[Dataset entries]
########

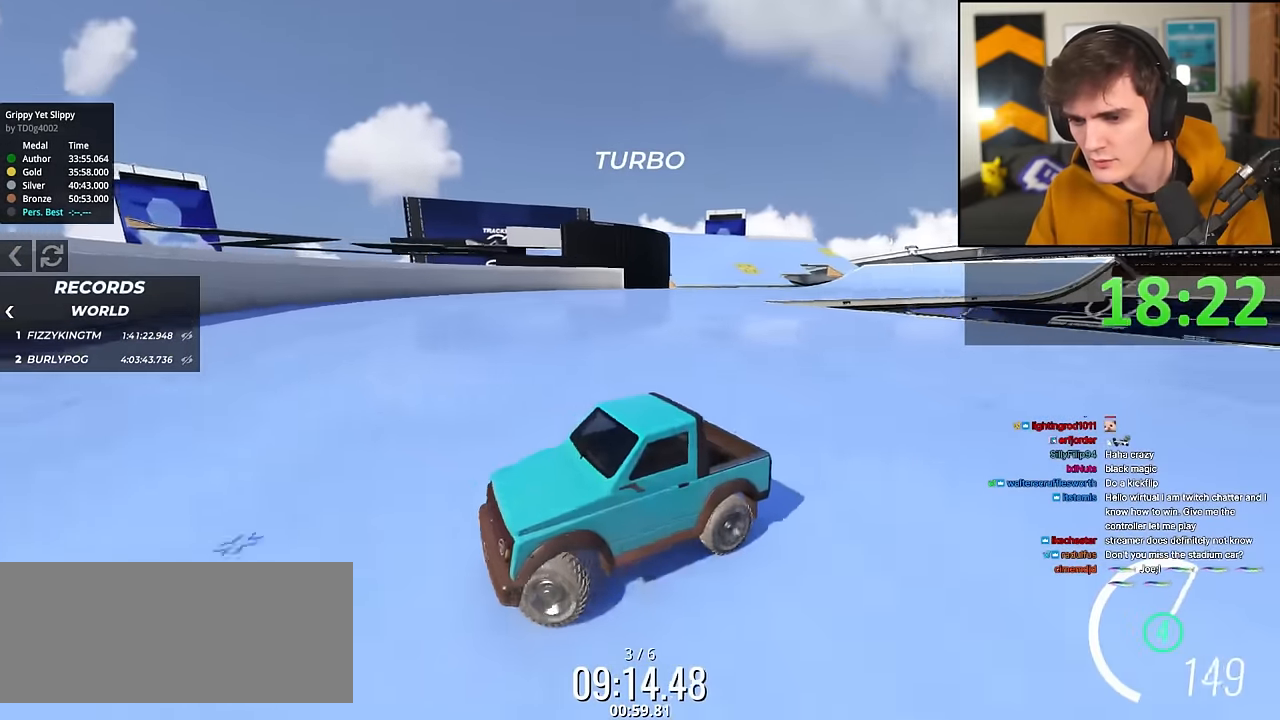
{"keys": ["right", "up"], "events": [[367, "up", "down"]]}
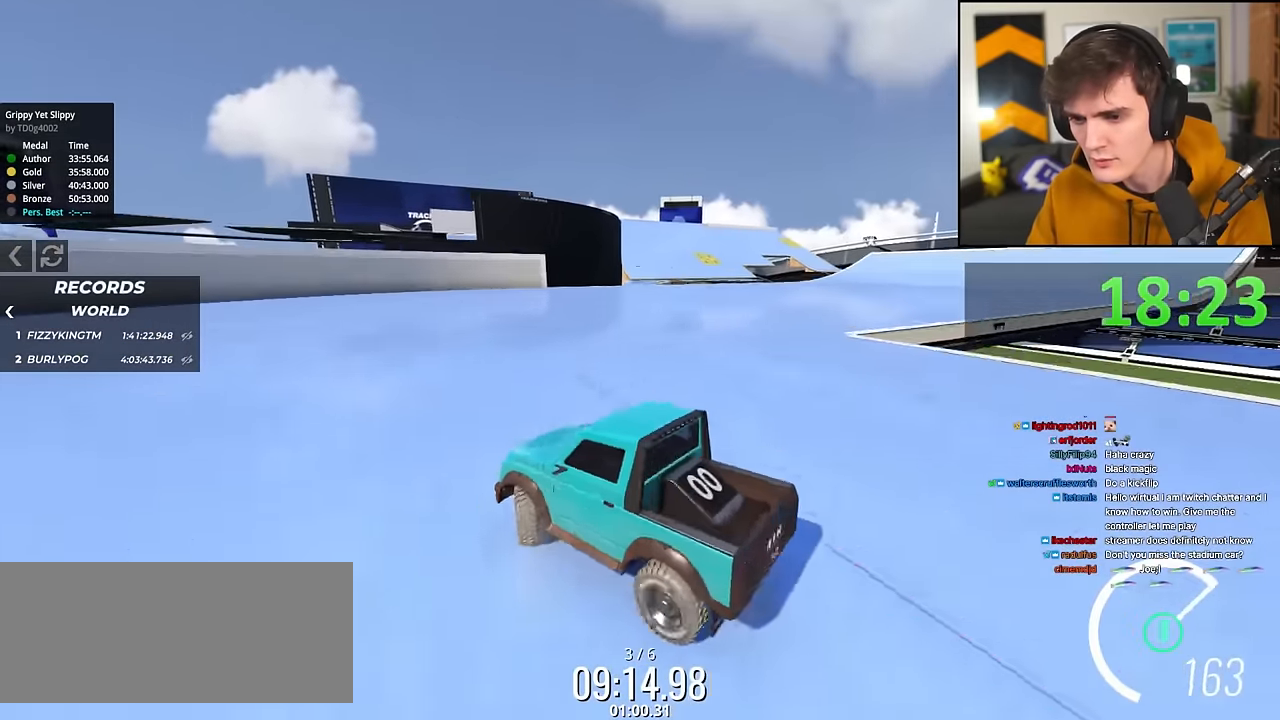
{"keys": ["up"], "events": [[383, "right", "up"]]}
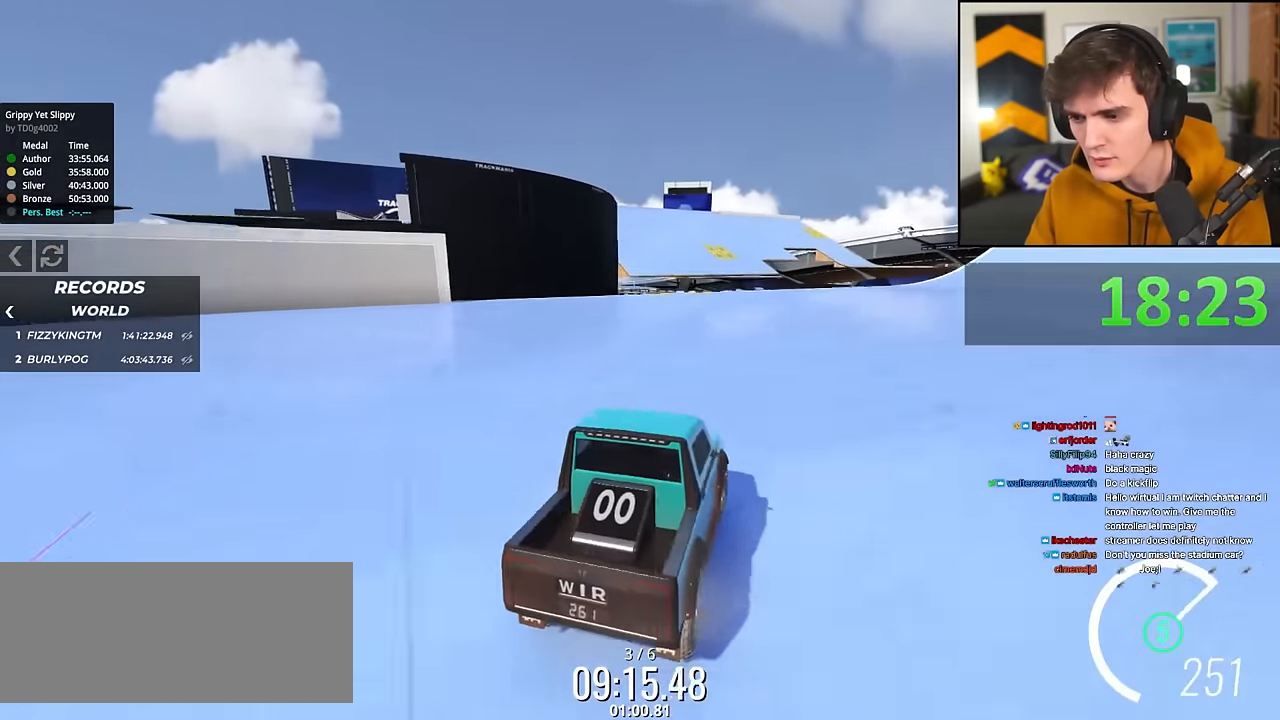
{"keys": ["up"], "events": []}
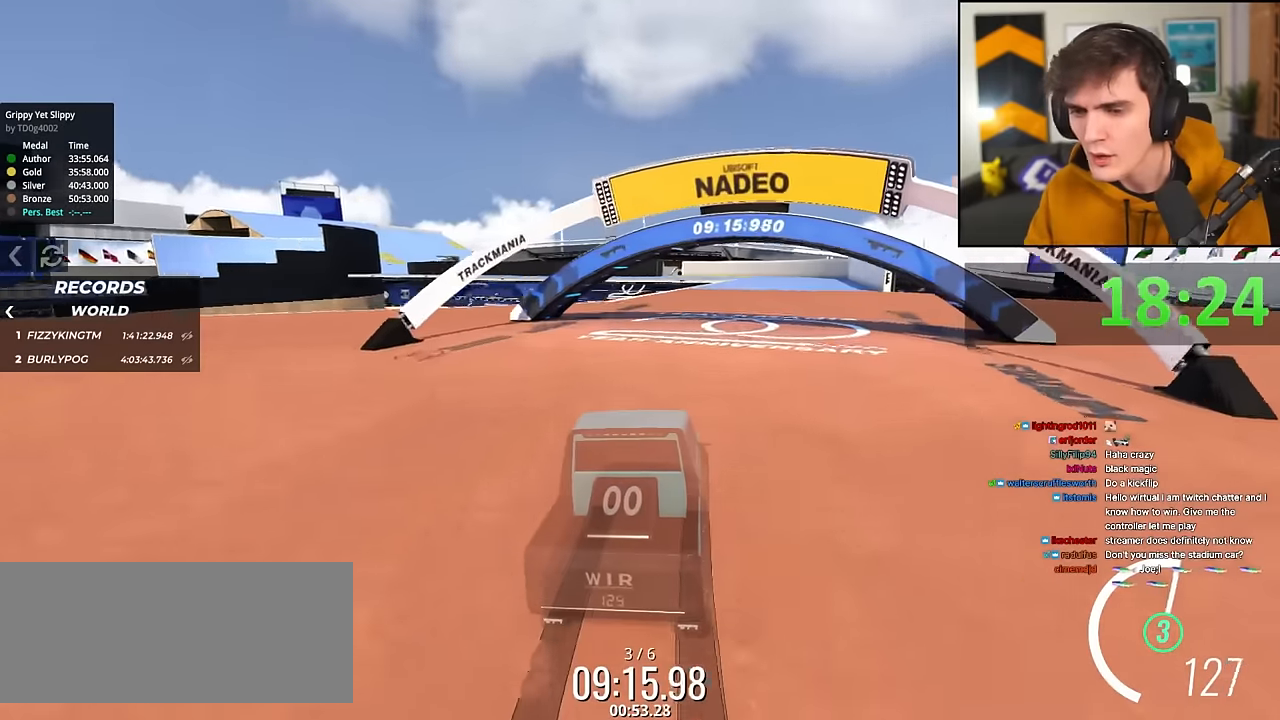
{"keys": ["up"], "events": []}
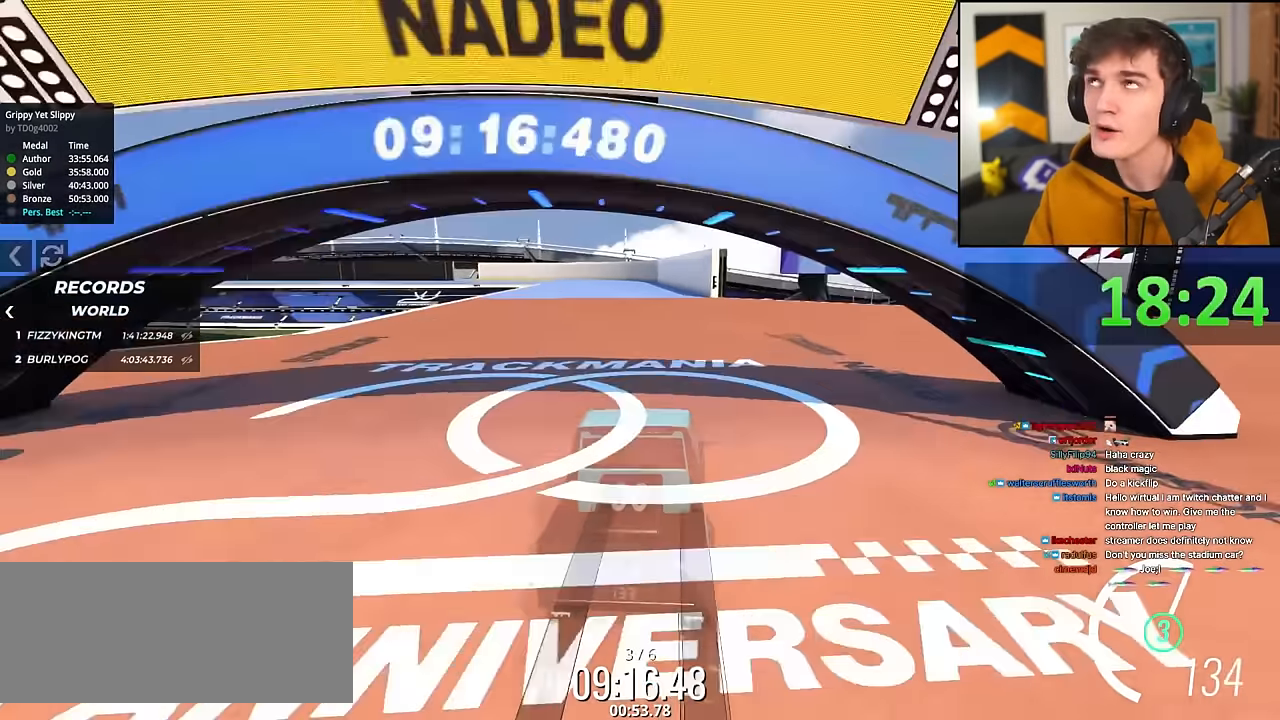
{"keys": ["up"], "events": []}
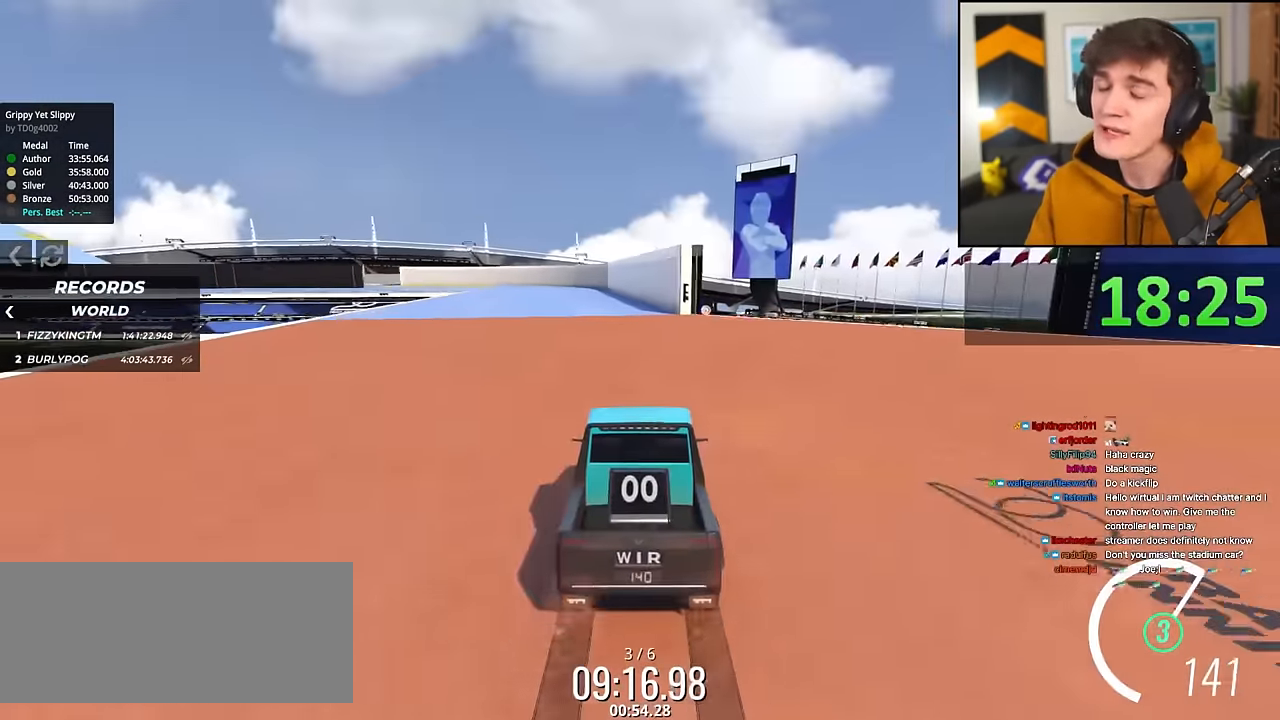
{"keys": ["left", "up"], "events": [[450, "left", "down"]]}
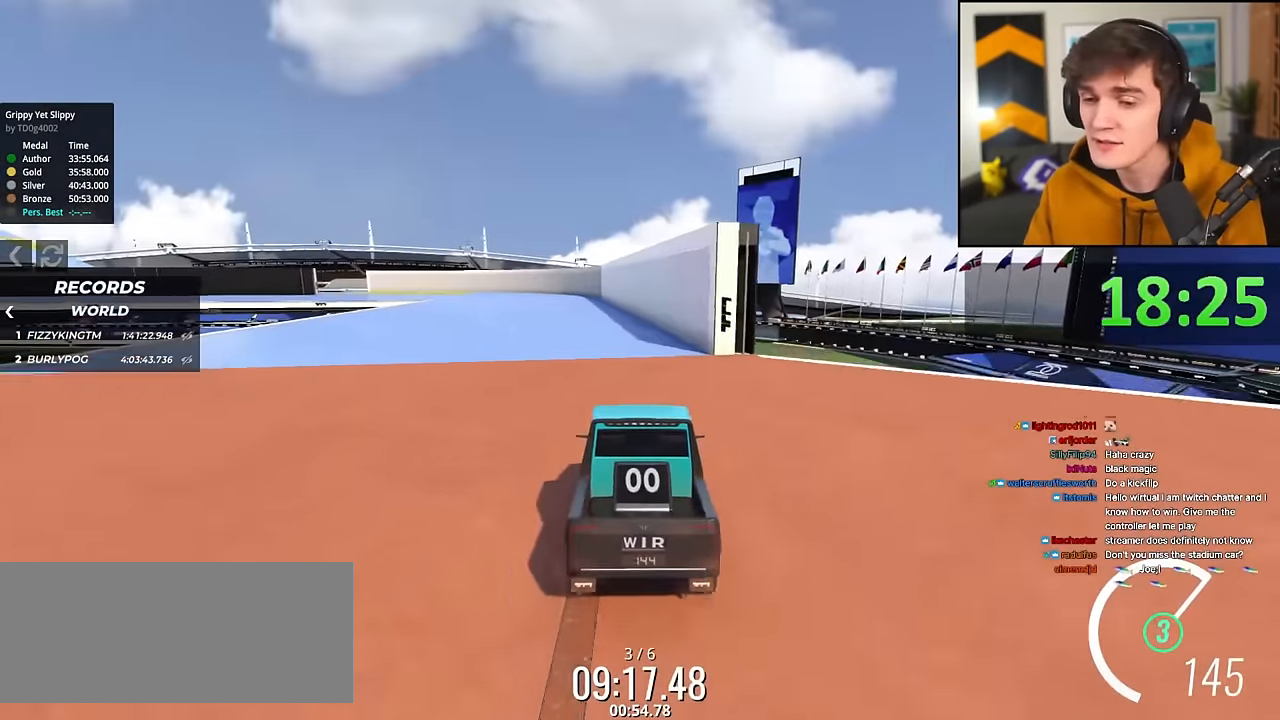
{"keys": ["up"], "events": [[34, "left", "up"], [184, "right", "down"], [234, "right", "up"]]}
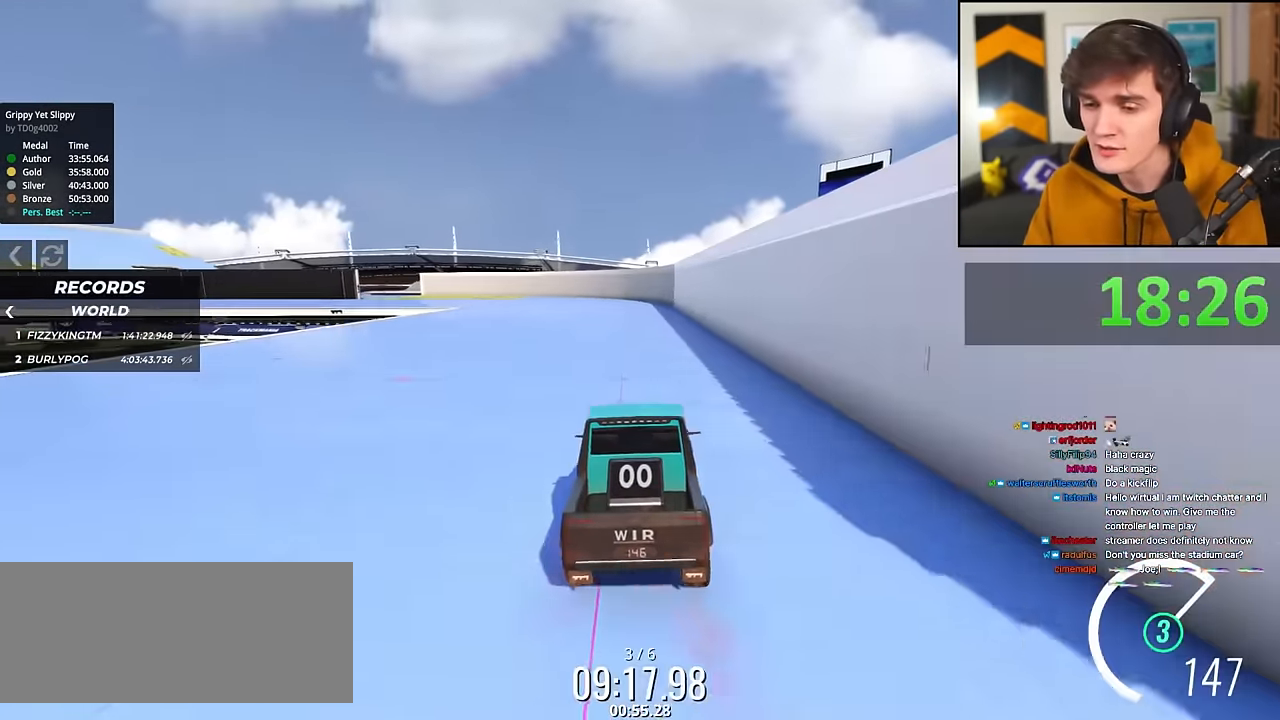
{"keys": ["up"], "events": [[301, "right", "down"], [334, "right", "up"]]}
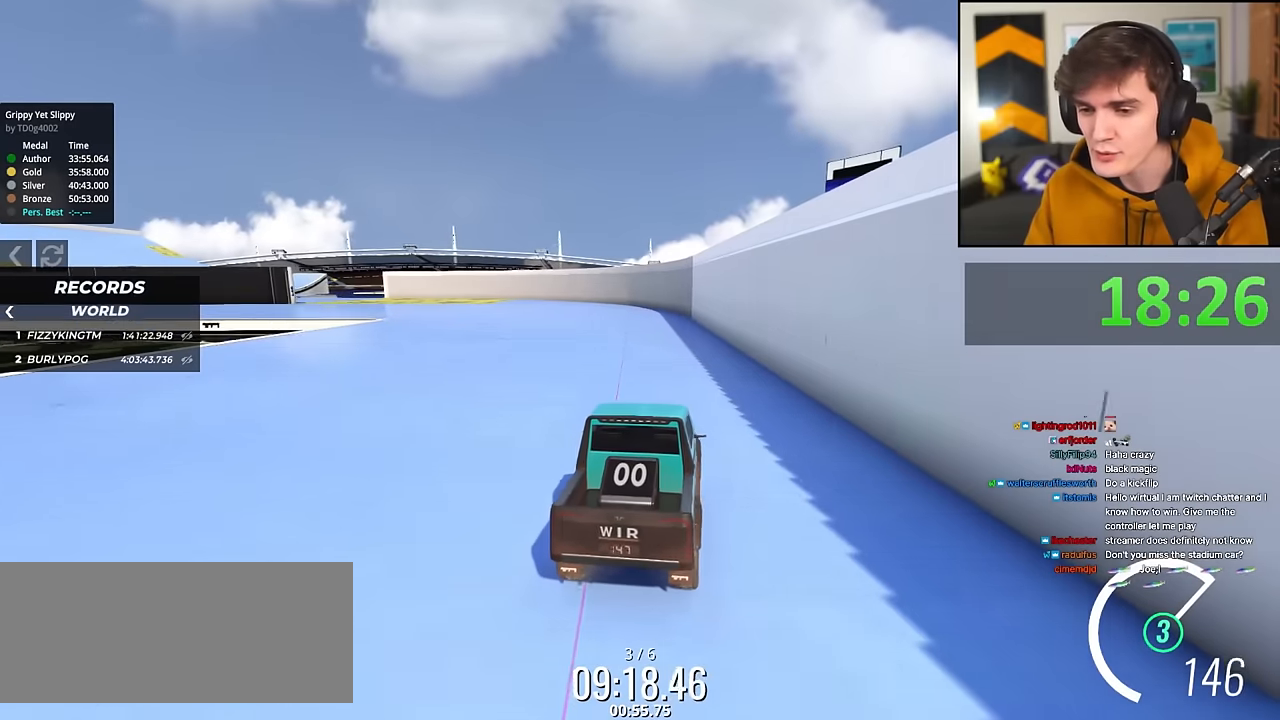
{"keys": ["up"], "events": [[50, "right", "down"], [134, "right", "up"], [317, "right", "down"], [417, "right", "up"]]}
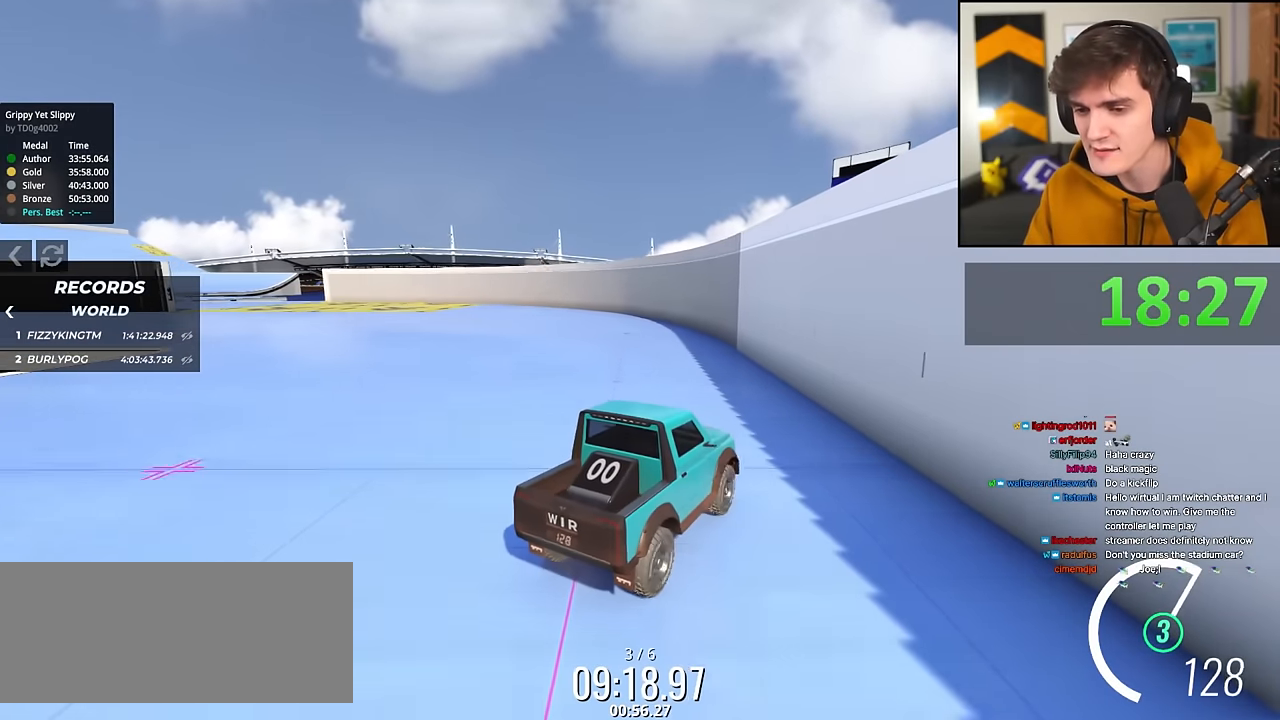
{"keys": ["right", "up"], "events": [[50, "right", "down"], [150, "right", "up"], [283, "right", "down"], [333, "right", "up"], [483, "right", "down"]]}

########

→ WORK INSTRUCTION
Copy each of the entries above precisely, and drop whatever pictures they hold.

→ YOUR SOLUTION
{"keys": ["right", "up"], "events": [[367, "up", "down"]]}
{"keys": ["up"], "events": [[383, "right", "up"]]}
{"keys": ["up"], "events": []}
{"keys": ["up"], "events": []}
{"keys": ["up"], "events": []}
{"keys": ["left", "up"], "events": [[450, "left", "down"]]}
{"keys": ["up"], "events": [[34, "left", "up"], [184, "right", "down"], [234, "right", "up"]]}
{"keys": ["up"], "events": [[301, "right", "down"], [334, "right", "up"]]}
{"keys": ["up"], "events": [[50, "right", "down"], [134, "right", "up"], [317, "right", "down"], [417, "right", "up"]]}
{"keys": ["right", "up"], "events": [[50, "right", "down"], [150, "right", "up"], [283, "right", "down"], [333, "right", "up"], [483, "right", "down"]]}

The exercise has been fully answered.